Washington has enacted rules to restrict funding and support for China’s military-industrial base. There are Wall Street bans on investing. And there are Entity List restrictions that make it harder for U.S. tech companies to sell hardware to China, though many people in Washington —- and throughout the country —- have said those restrictions are pretty weak.
China knows this is happening and is turning toward internal capabilities escalation, trying to speed its way up the high-tech equipment supply chain, and gain know-how through joint ventures with American companies and acquisitions of European ones. What, if anything, can be done?
“I’m mostly interested in basic enabling technologies. Look at (German robotics manufacturer) Kuka and how critical those manufacturing capabilities are and now China bought that in Europe,” said Robin Cleveland, a commissioner for the U.S. China Economic and Security Review Commission. The Commission held a day-long hearing titled China’s Military Diplomacy and Overseas Security Activities on Jan. 26.
It was Cleveland that really asked the million-dollar question on the day. “Are there any China acquisitions that aren’t just on the list of super high-tech purchases, but would also be of significant concern?” she asked.
This is where China’s military-civil fusion comes into play – where private sector consumer-facing companies are sharing know-how, and sometimes contracting for the Chinese military.
Panelist Meia Nouwens, Senior Fellow for Chinese Security and Defence Policy at the International Institute for Strategic Studies, said that the U.S. should be more worried about high-end computer technologies, and less concerned with robotics (though it is robotics that makes the tanks and the ships). Nouwens gave an example of how China’s private sector operates in Europe, often in bed with the Chinese military through civil-military fusion. A lot of it is happening in the venture capital space, something the U.S. often overlooks.
“We saw it with the acquisition of a German start-up, bought by Alibaba,” Nouwewns said of the Chinese company mostly known for being the Chinese Amazon. “It was a full purchase of a German start-up (Data Artisans, $103 million sale to Alibaba) that had a strength in being able to sort and analyze large-scale data. Alibaba said they wanted it because they wanted the know-how behind the technology, so Alibaba could learn more, and innovate.”
Missing from the roughly six-hour session were talks of the U.S. Commerce Department’s Bureau of Industry and Security’s (BIS) Entity List, and whether that is working.
It seems that China is at least taking those Entity List restrictions as a signal to the U.S. business community and Silicon Valley to not work with them in high-tech industries. As a result, panelists said China was producing more of what it needed at home.
“China’s defense industrial base has modernized and is no longer fully dependent on imports,” Nouwens said in her opening remarks. “The defense base is complex and is mostly dominated by state-owned companies. They are large and cumbersome but are becoming more competitive. Seven of China’s top defense contractors are ranked in the top 20 defense firms globally in terms of revenue. They are also becoming more competitive and innovative. And they are encouraged to do that via the civilian-military infusion focus of the CCP. Most of that innovation comes from the private sector,” she said.

→ Your tasks:
a - Repeat the article on China's military-industrial base word for word, starting at "Panelist Meia Nouwens, Senior" and ending at "U.S. often overlooks.".
b - According to the article on China's military-industrial base, how many of China's top defense contractors rank among the top 20 defense firms globally by revenue?
The entries that follow this article on China's military-industrial base are not needed.

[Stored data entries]

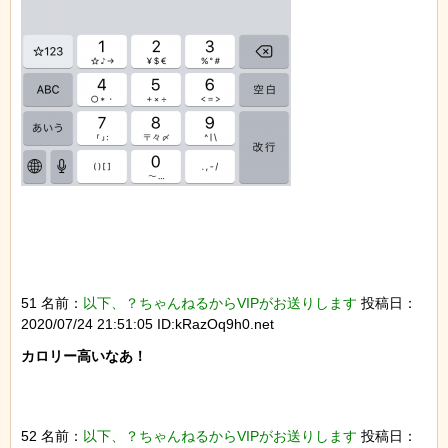
51 名前：
以下、？ちゃんねるからVIPがお送りします
投稿日：
2020/07/24 21:51:05 ID:kRazOq9h0.net
カロリー高いなあ！

52 名前：
以下、？ちゃんねるからVIPがお送りします
投稿日：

→ Solution list:
a -
Panelist Meia Nouwens, Senior Fellow for Chinese Security and Defence Policy at the International Institute for Strategic Studies, said that the U.S. should be more worried about high-end computer technologies, and less concerned with robotics (though it is robotics that makes the tanks and the ships). Nouwens gave an example of how China’s private sector operates in Europe, often in bed with the Chinese military through civil-military fusion. A lot of it is happening in the venture capital space, something the U.S. often overlooks.

b - Seven